A tributação não diferencia os dois produtos, mas o prazo de aplicação impacta o rendimento líquido final. Um CDB travado por 2 anos alcançará a alíquota mínima de 15%, enquanto resgates frequentes do Tesouro Selic podem gerar IR a 22,5%, reduzindo a vantagem bruta.
Quando Escolher Cada Um?
Escolha o Tesouro Selic se:
- Você precisa de liquidez imediata para emergências
- Prefere segurança absoluta sem depender do FGC
- Não quer correr nenhum risco de crédito
- Tem valores acima de R$ 250.000 e não quer fragmentar em vários bancos
Escolha o CDB de banco pequeno se:
- Pode deixar o dinheiro aplicado até o vencimento
- Busca rentabilidade superior ao Tesouro Selic
- Está dentro do limite de cobertura do FGC (R$ 250.000 por instituição)
- Aceita assumir um risco de crédito baixo, mas real, em troca de rendimento maior
Estratégia Combinada: O Melhor dos Dois Mundos
Muitos investidores experientes, como destacam textos fundamentais sobre gestão de risco apresentados em obras como Principles of Finance, combinam ambos: mantêm a reserva de emergência no Tesouro Selic (liquidez garantida) e aplicam o excedente em CDBs de prazo fixo com taxas mais altas, diversificando entre bancos para não ultrapassar o limite do FGC em cada instituição.
Essa abordagem equilibra segurança, liquidez e rentabilidade, aproveitando o melhor de cada produto.
Conclusão
O Tesouro Selic vence em segurança e liquidez, sendo ideal para quem prioriza acesso rápido ao dinheiro e risco zero.

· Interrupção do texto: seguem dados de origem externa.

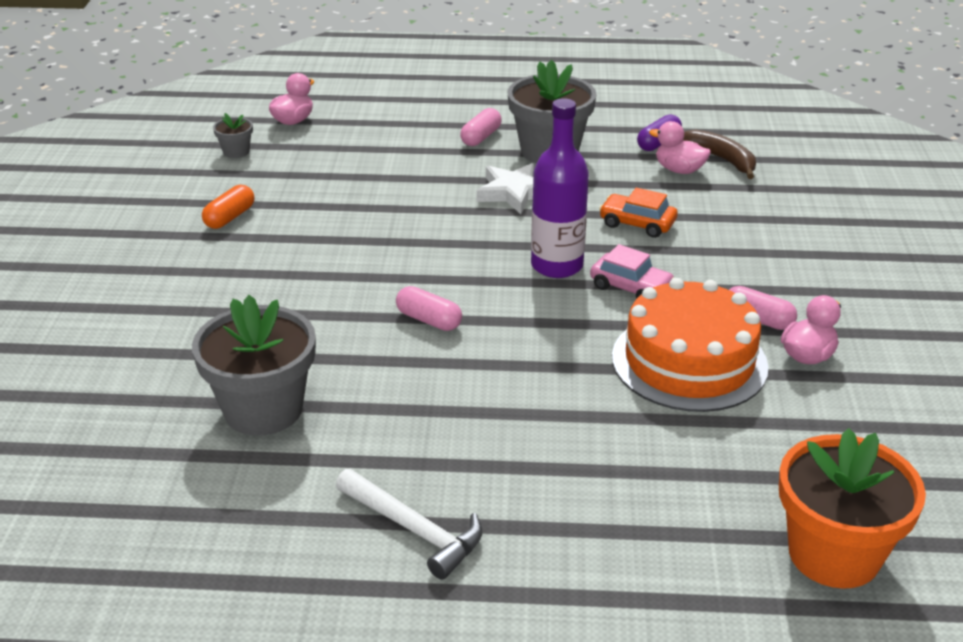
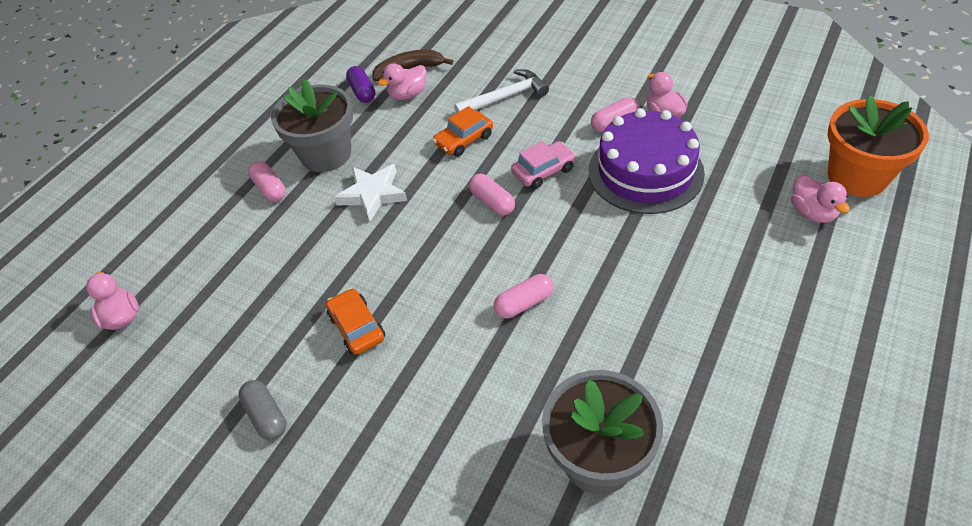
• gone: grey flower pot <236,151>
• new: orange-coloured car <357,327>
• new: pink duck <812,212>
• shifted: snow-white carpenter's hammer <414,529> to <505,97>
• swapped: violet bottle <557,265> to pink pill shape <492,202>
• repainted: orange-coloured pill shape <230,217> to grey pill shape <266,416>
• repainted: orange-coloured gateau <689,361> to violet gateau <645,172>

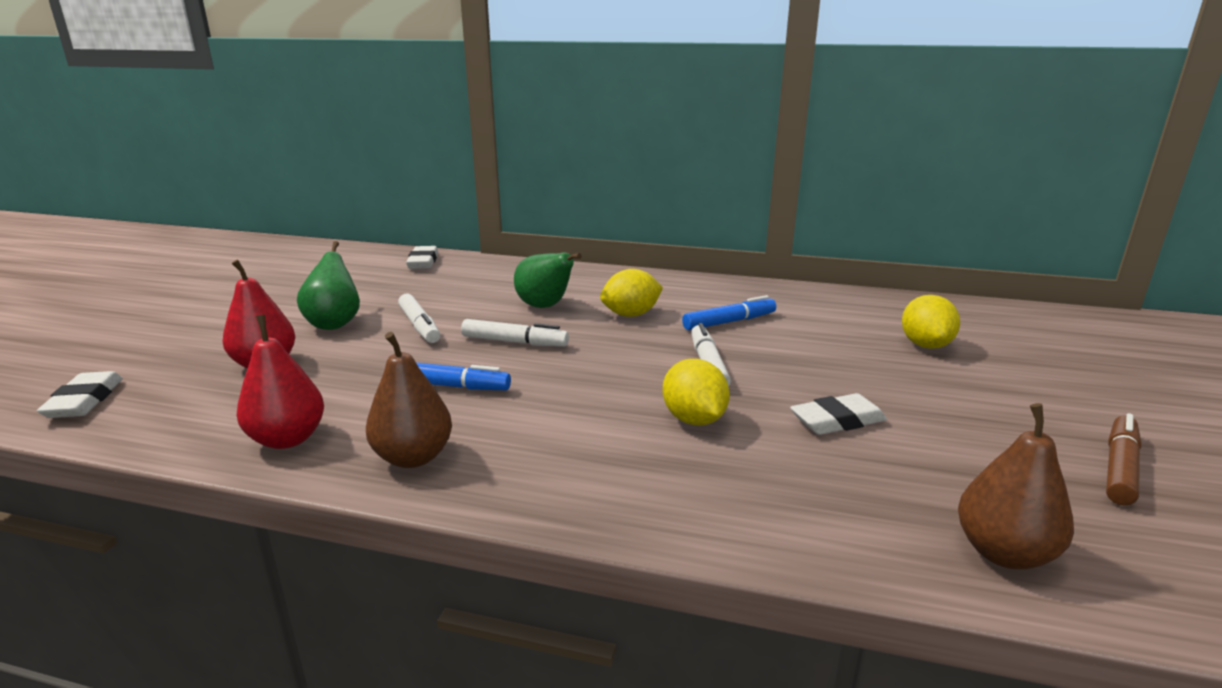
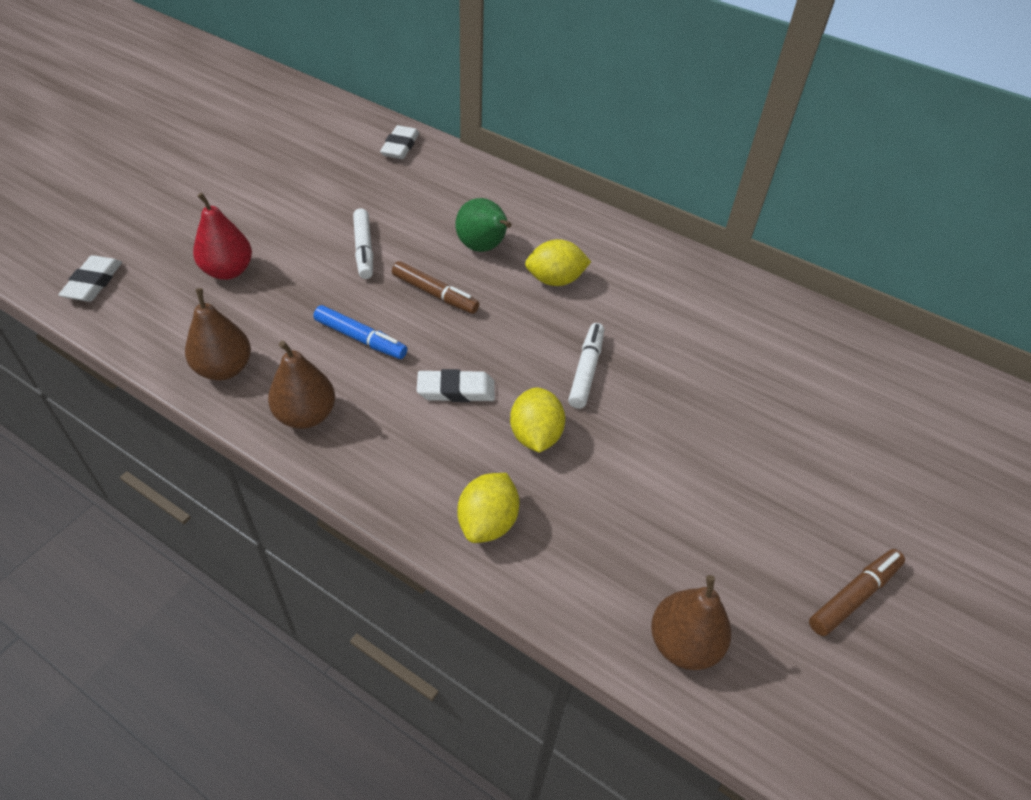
• gone: emerald toy pear <334,323>
• gone: blue marker pen <729,322>
• shifted: snow-white gum eraser <837,421> to <456,390>
• shifted: golden citrus fruit <925,345> to <488,522>
• repainted: scarlet toy pear <288,439> to russet toy pear <224,369>
• repainted: snow-white marker pen <514,342> to russet marker pen <435,294>

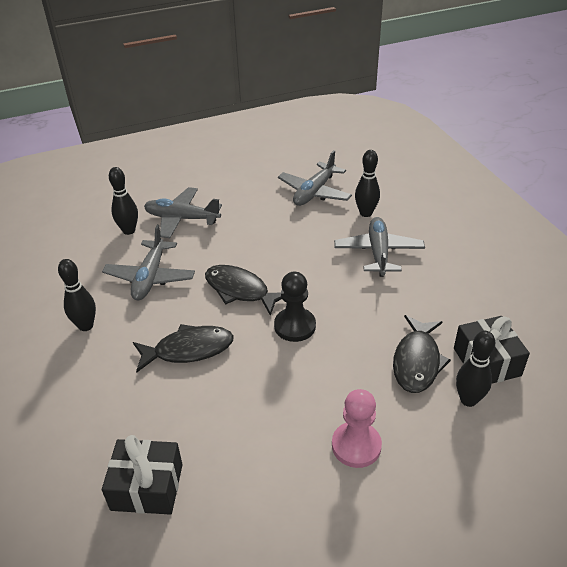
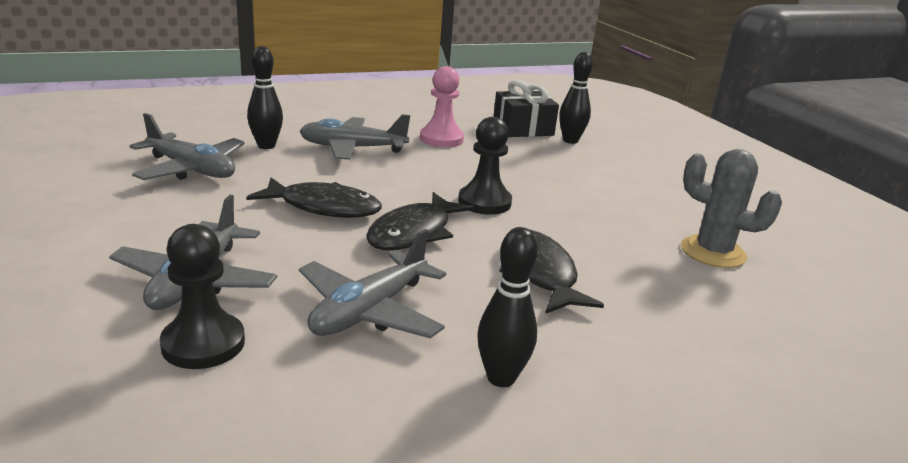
• gone: jet-black present <147,487>
• new: grey prickly plant <713,252>
• shifted: pink chess pawn <356,446> to <441,139>
• shifted: jet-black fish <417,361> to <323,207>
• swapped: jet-black skittle <129,230> to jet-black chess pawn <203,343>
• rotated: grey plane <150,277> = <369,311> 120 degrees clockwise

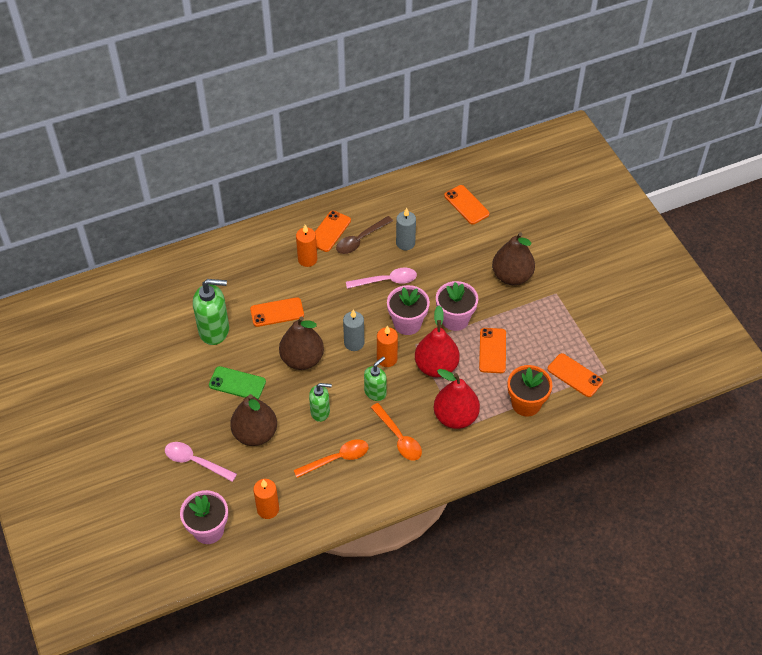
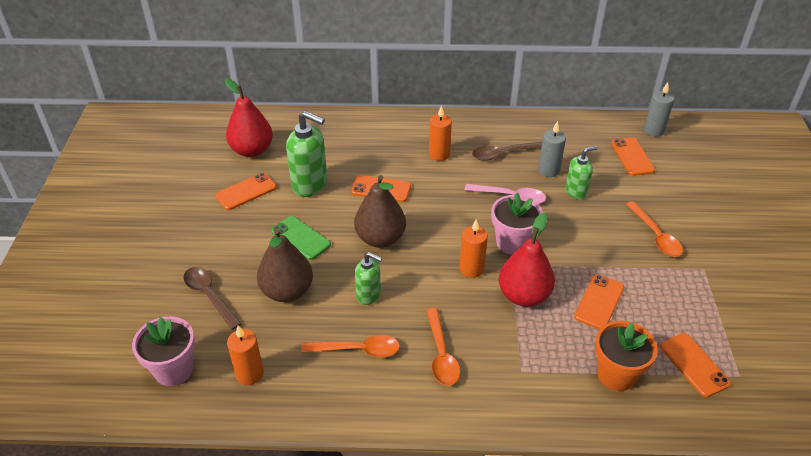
• gone: pink flower pot <455,319>
• shifted: orange-coloured phone <329,231> to <246,192>
• shifted: grey wax candle <354,343> to <654,130>
• shifted: emerald soap dispenser <375,392> to <576,191>
• shifted: scarlet toy pear <455,417> to <252,150>
• swapped: russet toy pear <512,276> to orange-coloured spoon <655,236>
• repainted: pink spoon <195,462> to russet spoon <209,296>

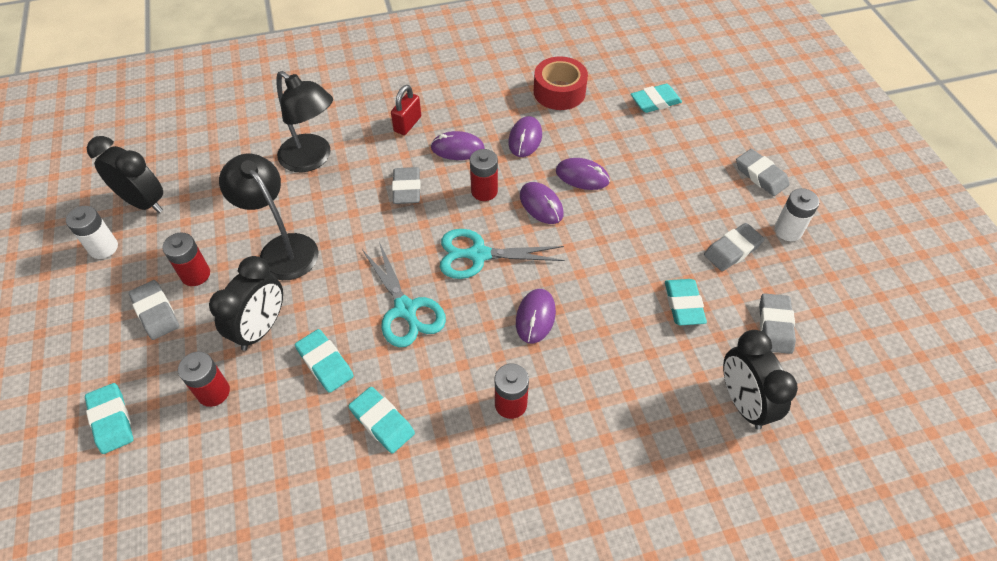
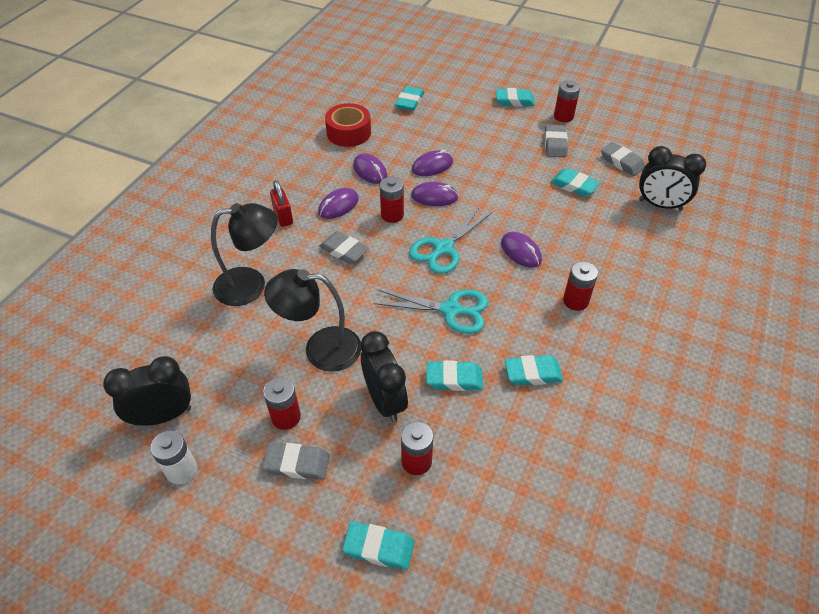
• repainted: grey gum eraser <761,175> to aqua gum eraser <514,101>
• repainted: snow-white battery <788,230> to scarlet battery <563,116>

O CDB de banco pequeno oferece rendimento superior, mas exige prazo de aplicação e traz risco de crédito coberto pelo FGC até o limite de R$ 250.000. Antes de escolher, avalie seu perfil, o prazo que pode deixar o dinheiro aplicado e a necessidade de liquidez imediata. Para muitos investidores, a melhor estratégia não é escolher um ou outro, mas usar ambos de forma complementar.
Fontes
- Tesouro Direto - Tipos de Tesouro (acesso em )
- Fundo Garantidor de Créditos (acesso em )
- Portal do Investidor (acesso em )
- Guia de CDB (acesso em )
- Principles of Finance (acesso em )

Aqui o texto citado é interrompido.